EXCERPTED PASSAGE »
In holding that this assignment of error reveals no merit, we base our conclusion upon the three following propositions: (1) No adverse ruling was made; (2) the identical subject matter of cross-examination was at once pursued after the colloquy had terminated, thus showing acquiesence in the court's attitude; and (3) assuming that an adverse ruling was made, it does not appear that the trial judge's discretionary power was abused. Disposing of the second element of this assignment of error which is predicated upon words spoken by the trial judge to defendants' counsel and not to the jury, we fail to find in these remarks anything which an intelligent juror could have deemed an indication of the judicial attitude upon the merits of the cause. We find no error disclosed by these contentions.

The second assignment of error challenges a ruling made by the trial judge which sustained the plaintiffs' objection to evidence offered through the defendants' witness Mortland, an Everett real estate broker, who, according to the defendants' offer of proof, would have testified that the only sales of real property in the neighborhood of plaintiffs' Everett property were made upon foreclosure of delinquent tax and special assessment liens, and would have stated the prices which had been obtained upon the sales. The plaintiffs had testified that a home in the immediate vicinity of their property had been sold at private sale, and also expressed their opinions of the market value of their *479 property. In arguing that the court erred when it excluded the above evidence, the essence of the defendants' contention is stated in the following words quoted from their brief: "It is logically inferable that since the only sales were forced sales, there was no market." This contention might possess merit if the same witness had not given (upon direct examination) the following testimony:

"Q. Do you know what the reasonable market value of property in that locality, and particularly this property, was in the latter part of, say, March 30, 1931?

"A. I think so, yes, sir.

"Q. What was the reasonable market value of this house and these lots?

"A. $2,000.00.

"Q. Do you remember what, at that time, was the reasonable market value of lots similar in character in that immediate vicinity? A. $50.00."

Thus, the defendants themselves proved that the property possessed a market value.

Generally, the prices obtained upon the sale of property in the foreclosure of tax and assessments lien are not admissible as evidence of market value: 22 C.J., Evidence, p. 181, section 129. These forced sales conducted under conditions which bear but slight semblance to the ordinary disposition of property do not reveal true market value. This assignment of error reveals no merit.

DATASET SECTION »
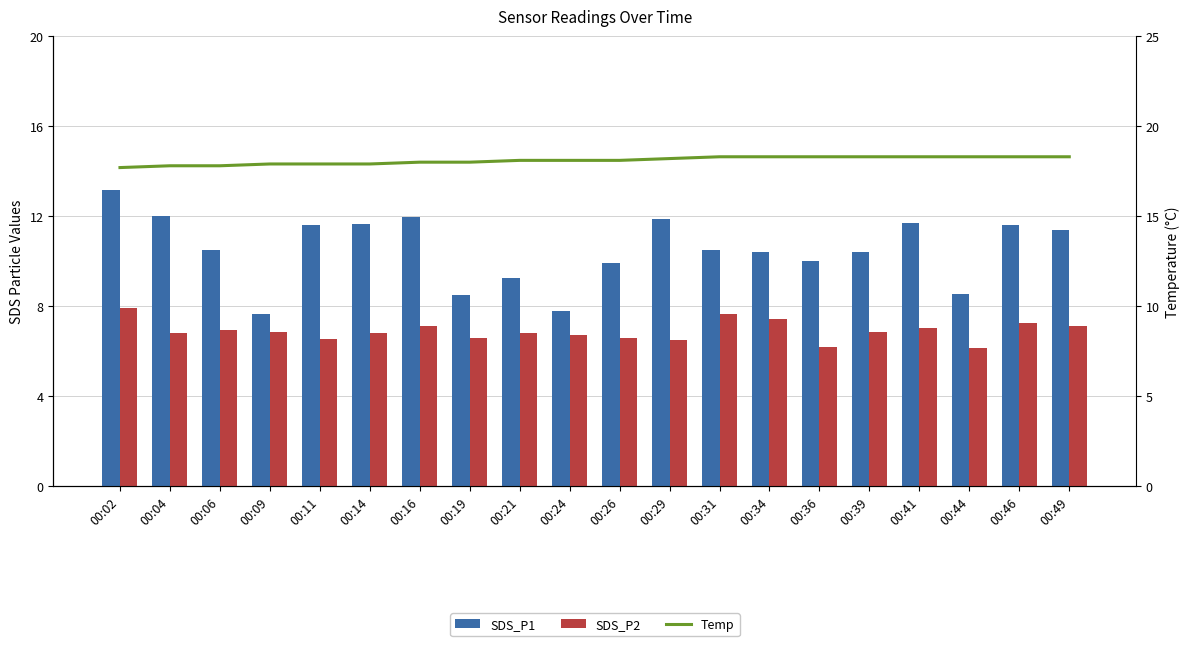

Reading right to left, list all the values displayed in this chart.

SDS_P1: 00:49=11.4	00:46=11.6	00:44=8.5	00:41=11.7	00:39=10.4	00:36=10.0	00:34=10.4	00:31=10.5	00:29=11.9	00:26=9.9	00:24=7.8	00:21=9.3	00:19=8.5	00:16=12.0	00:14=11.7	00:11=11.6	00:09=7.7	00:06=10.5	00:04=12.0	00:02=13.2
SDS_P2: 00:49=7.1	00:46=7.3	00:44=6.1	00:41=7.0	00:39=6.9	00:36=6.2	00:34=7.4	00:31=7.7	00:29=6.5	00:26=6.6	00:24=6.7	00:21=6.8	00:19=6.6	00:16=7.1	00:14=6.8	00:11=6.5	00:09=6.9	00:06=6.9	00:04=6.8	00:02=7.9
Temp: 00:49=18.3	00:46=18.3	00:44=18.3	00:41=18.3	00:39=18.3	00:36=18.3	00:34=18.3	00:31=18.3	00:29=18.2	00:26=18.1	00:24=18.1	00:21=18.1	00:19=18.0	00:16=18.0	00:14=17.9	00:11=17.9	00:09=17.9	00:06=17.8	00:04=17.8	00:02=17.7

TASKS TO COMPLETE »
A) From the court opinion, extract the part that opens with the words containing "Generally, the prices" and closes with "reveals no merit.".
B) Please rewrite the court opinion's paragraph beginning "Generally, the prices obtained" in fewer words, keeping its main facts.
C) Carry on the court opinion, starting after its last sentence.

TASK ANSWERS »
A)
Generally, the prices obtained upon the sale of property in the foreclosure of tax and assessments lien are not admissible as evidence of market value: 22 C.J., Evidence, p. 181, section 129. These forced sales conducted under conditions which bear but slight semblance to the ordinary disposition of property do not reveal true market value. This assignment of error reveals no merit.

B) Prices from foreclosure sales on tax and assessment liens are generally not admissible as evidence of market value (22 C.J., Evidence, p. 181, section 129). Such forced sales take place under conditions unlike ordinary property sales, so they do not show true market value. This assignment of error has no merit.

C)
The third assignment of error is based upon the denial of the defendants' joint motion for a directed verdict. In support of this contention, the defendants argue that some of the averments of the complaint charging fraud are insufficient, and that the proof substantiates none of the three specifications of fraud alleged in the complaint. No direct contention is made *480 that the complaint fails to state a cause of action, and since its sufficiency was tested by neither motion nor demurrer we shall dispose of this contention with the expression of our belief that the averments of the complaint are sufficient. Irregularities in procedure which do not affect the substantial rights of the appellant are insufficient as grounds for a reversal: Section 7-510, Oregon Code 1930. In disposing of the second element of this assignment of error, that is, the sufficiency of the proof, we shall not again review the evidence. We have done so once and that will have to suffice for the purposes of disposing of this assignment of error. We believe that competent, substantial testimony supports all three charges of fraud. However, the defendants contend that the second charge of fraud is not supported by evidence because, so they contend, a mere expression of opinion cannot support an action of this character. It is true, as was said in Castleman v. Stryker,107 Or. 48 (213 P. 436), if parties to a transaction are on equal footing, have equal means of knowledge and no fiduciary relationship exists between them, fraud cannot be based on a mere representation of value. But if the speaker has superior knowledge and is the agent of the one to whom he makes the value representation, his expression of opinion, if made for the purpose of deceiving, constitutes remediable fraud: Shute v.Johnson, 25 Or. 59 (34 P. 965). Hence, we deem this contention lacking in merit. The defendants also contend that the third specification of fraud which is based upon the proposition that Burke promised to make a resale is insufficient. Our decision inBurgess v. Charles A. Wing Agency, supra, and the authorities there reviewed, hold that a fraudulent promise which the promisor never had any intention of fulfilling, and which he employed for the purpose *481 of deceiving the person to whom it was made, is capable of sustaining an action of this character. It follows from the above that this assignment of error reveals no merit.

The fourth assignment of error is predicated upon the ruling of the circuit court which denied the motion made by the defendant The Metropolitan Casualty Insurance Company of New York for a directed verdict. This motion is based upon the contention that the evidence fails to disclose that the condition of the bond signed by it as surety has been breached. The material part of the bond is as follows:

"If the said B.S. Burke shall perform his duties and conduct his business in accordance with the requirements of said chapter 423, General Laws of Oregon 1929, then this obligation shall be void; otherwise to remain in full force and effect."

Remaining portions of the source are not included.